I am so excited to start the new year with another Persephone title.
Hattie is a shy and awkward girl who is unsure of herself even into young adulthood. She was born with an eye that turns in and what she views as a gross, physical deformity harms her self esteem and her ability to connect with other people in her life. Hattie’s father died when she was very young, so she is raised by her mother and her father’s brother, Uncle Otway and his wife Aunt Cynthia.
The narrative moves back and forth between two distinct periods of time in Hattie’s life. When the book opens she is a thirty-five year old woman, recently married to a younger man and they are about to go on a honeymoon to Ibiza. Hattie is acutely aware of her husband’s age and mentions it several times throughout the narrative. Age and its effect on a relationship are a consistent theme throughout the book and something that Hattie dwells on. As Hattie and her husband are traveling from England to the Mediterranean she reflects back on the first real relationship she had with a man named Jasper. Hattie meets Jasper at a party when she is in her early twenties and doesn’t realize, at first, that he has romantic feelings for her. She doesn’t think any man would want a woman with a deformed eye.
There are a few difficulties that Hattie must face in her relationship with Jasper. He is many years older than Hattie and is actually a peer and an old friend of her father’s. He has gray hair and sagging skin but he seems to truly care for her so she decides to overlook his advancing age. But Jasper and Hattie’s relationship also stumbles because of the interference of her Aunt Cynthia. Whenever Hattie asks Aunt Cynthia for advise her aunt is very negative about the relationship; Cynthia seems to have some kind of insight into Jasper’s character that she will not fully share with Hattie.
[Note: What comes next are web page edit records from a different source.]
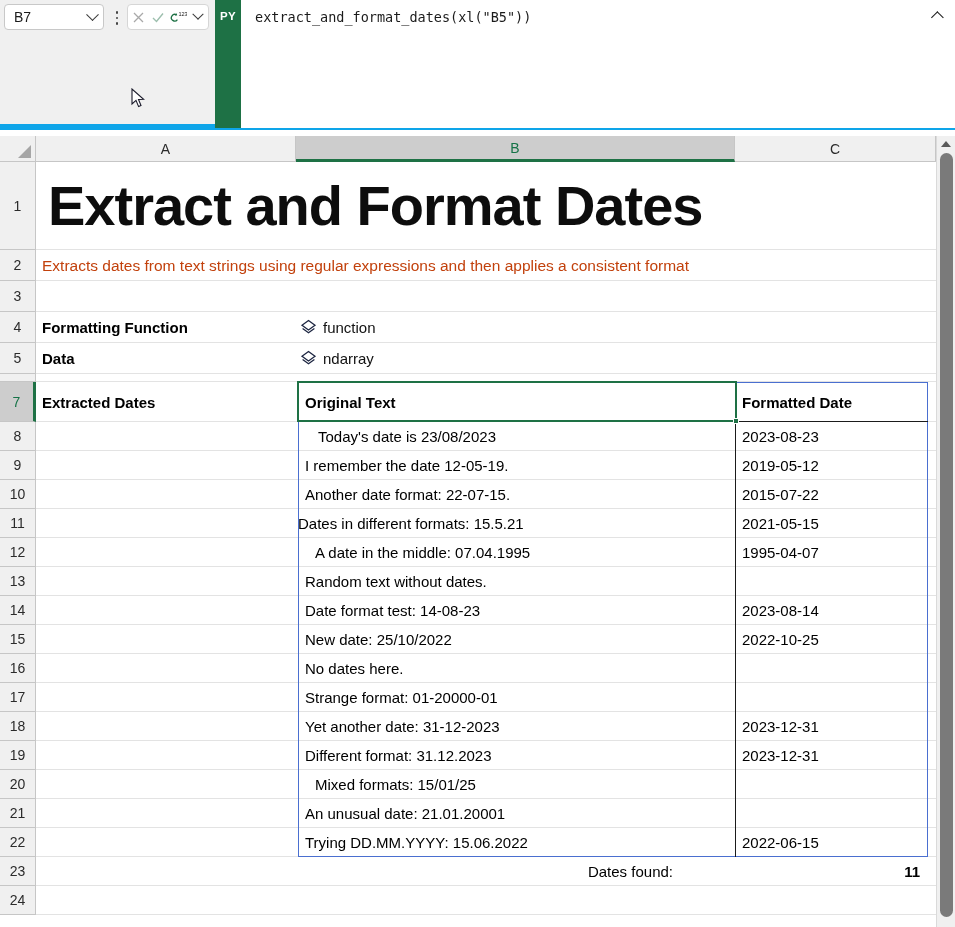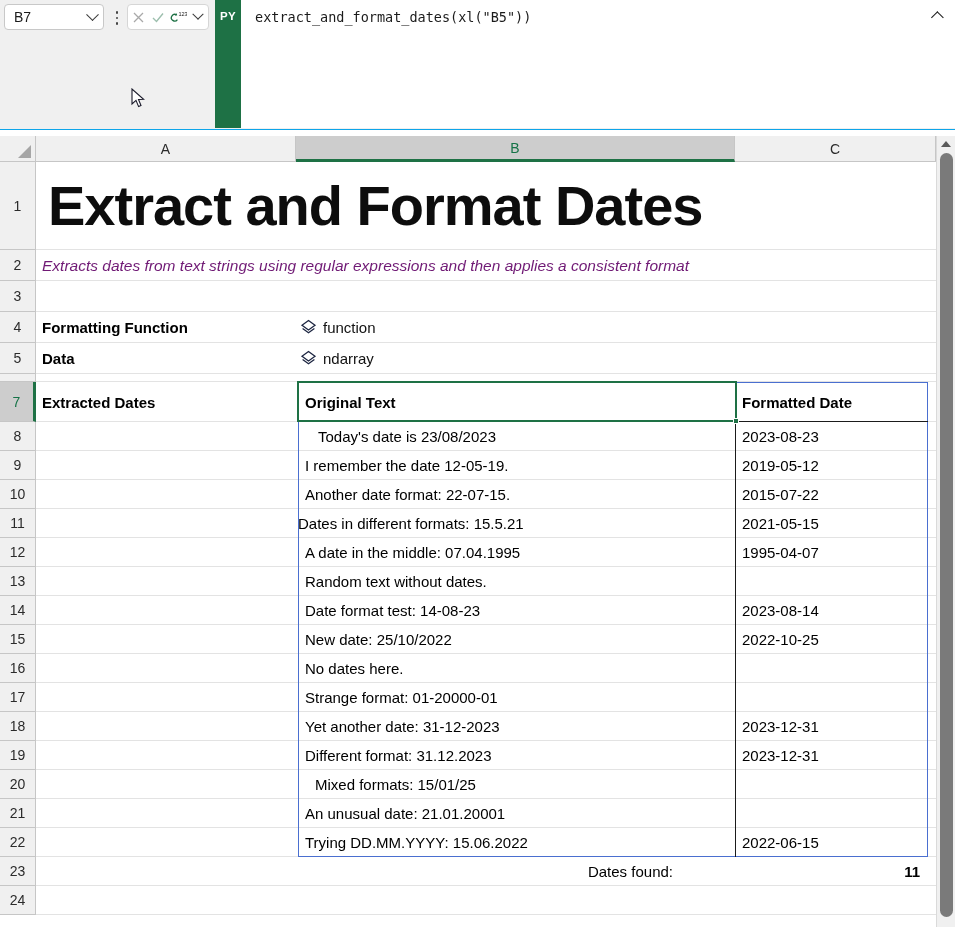"B7" #formula-area { border-bottom: 1px solid #0ea5e9 -> 6px solid #0ea5e9 }
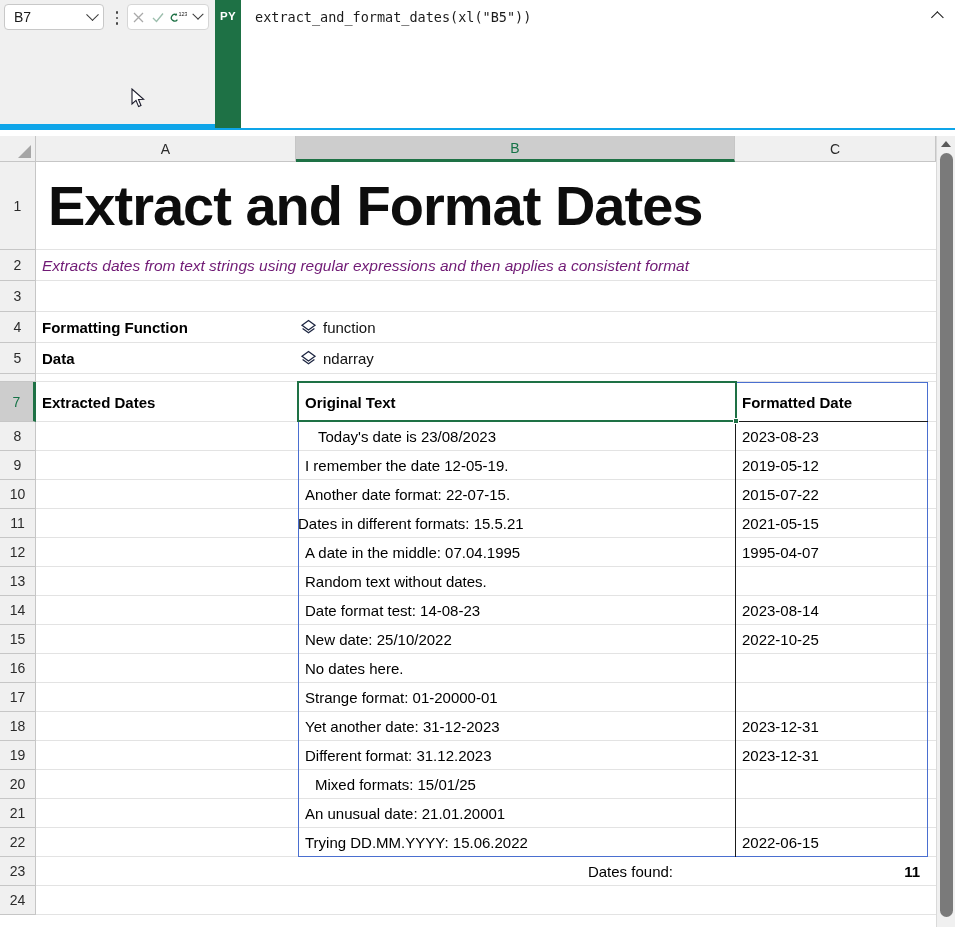"Extracts dates from text strings" #subtitle-cell { color: #701a75 -> #c2410c; font-style: italic -> none }
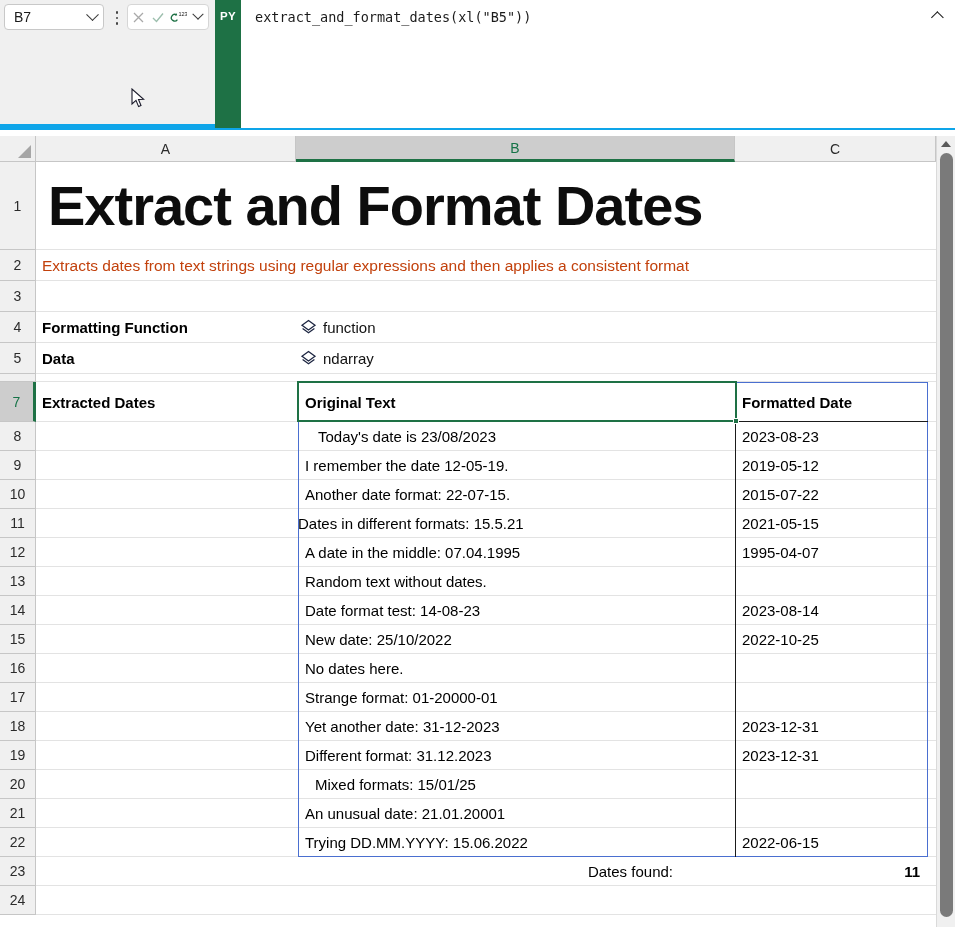"A date in the middle:" div.cell { padding-left: 7px -> 17px }
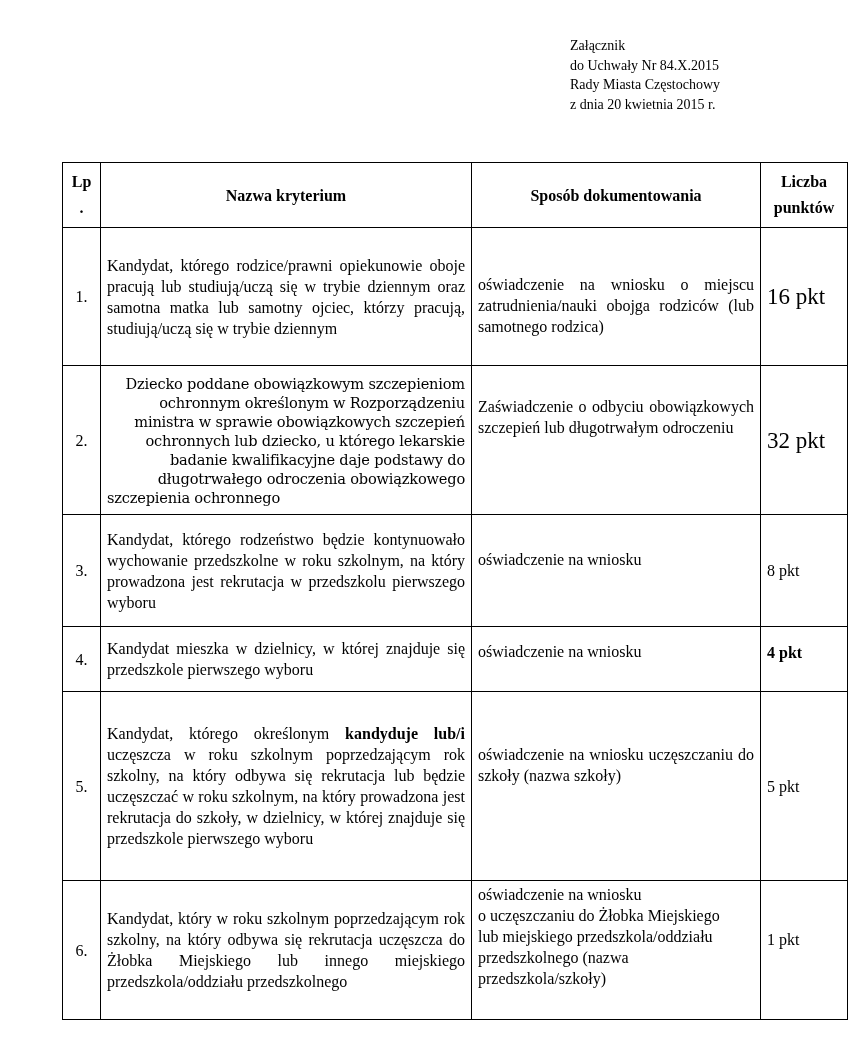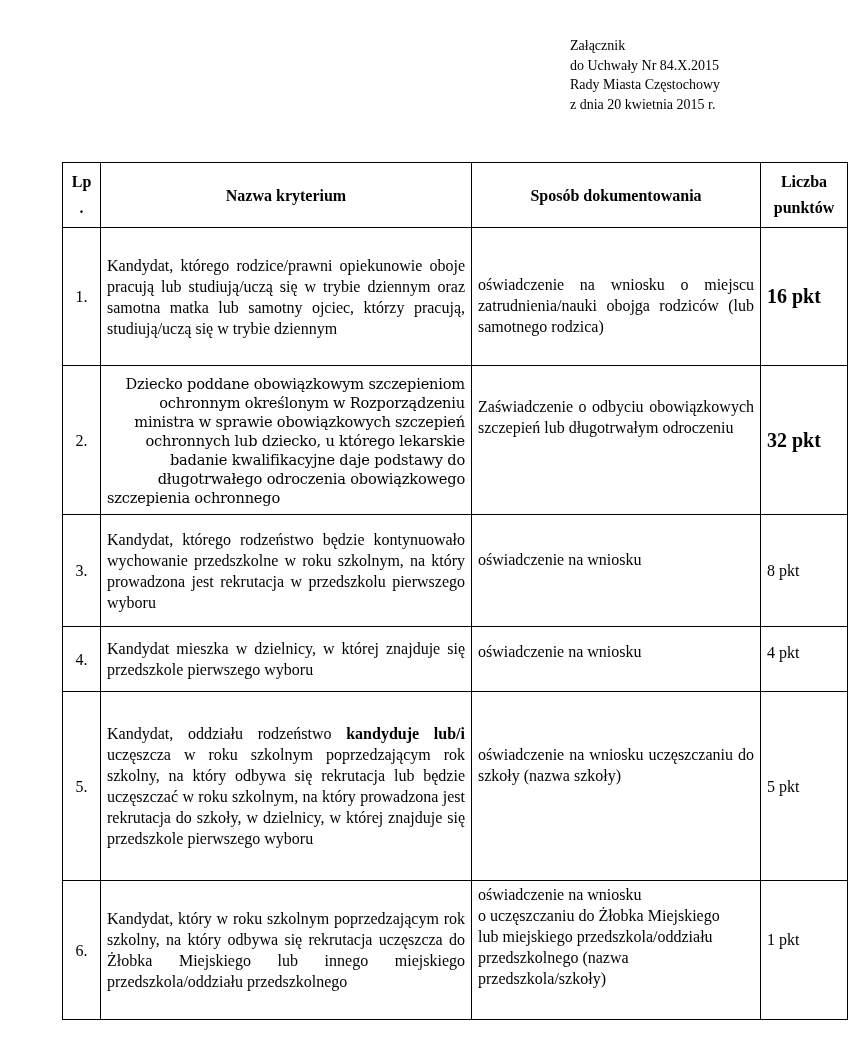"16 pkt" td.pts.bold { font-size: 20px -> 23px; font-weight: bold -> normal }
Since Hattie is reminiscing about her relationship with Jasper on her honeymoon, it seems that she cannot fully enjoy herself or relax. She is uncomfortable for most of the trip and doesn’t enjoy the time with her new husband. Hattie’s skepticism and negativity stay with her at a time when she should be the happiest. It is interesting that she occupies the position of much younger woman and much older woman in her relationships; neither part suits her or makes her happy.
In the end, Isobel English makes the point that it really doesn’t matter what age two people are when they fall in love. Hattie’s husband is a calming force in her life and he doesn’t care if her eye was ever deformed or what her previous relationships were like. If there is kindness and caring and tenderness in a relationship then age is irrelevant.
About the Author:
Isobel English, the pseudonym of June Braybrooke (1920-94), wrote little but what she published was of outstanding quality. ‘Sometimes, but not often, a novel comes along which makes the rest of what one has to review seem commonplace. Such a novel is Every Eye,’ John Betjeman said in the Daily Telegraph on its first publication.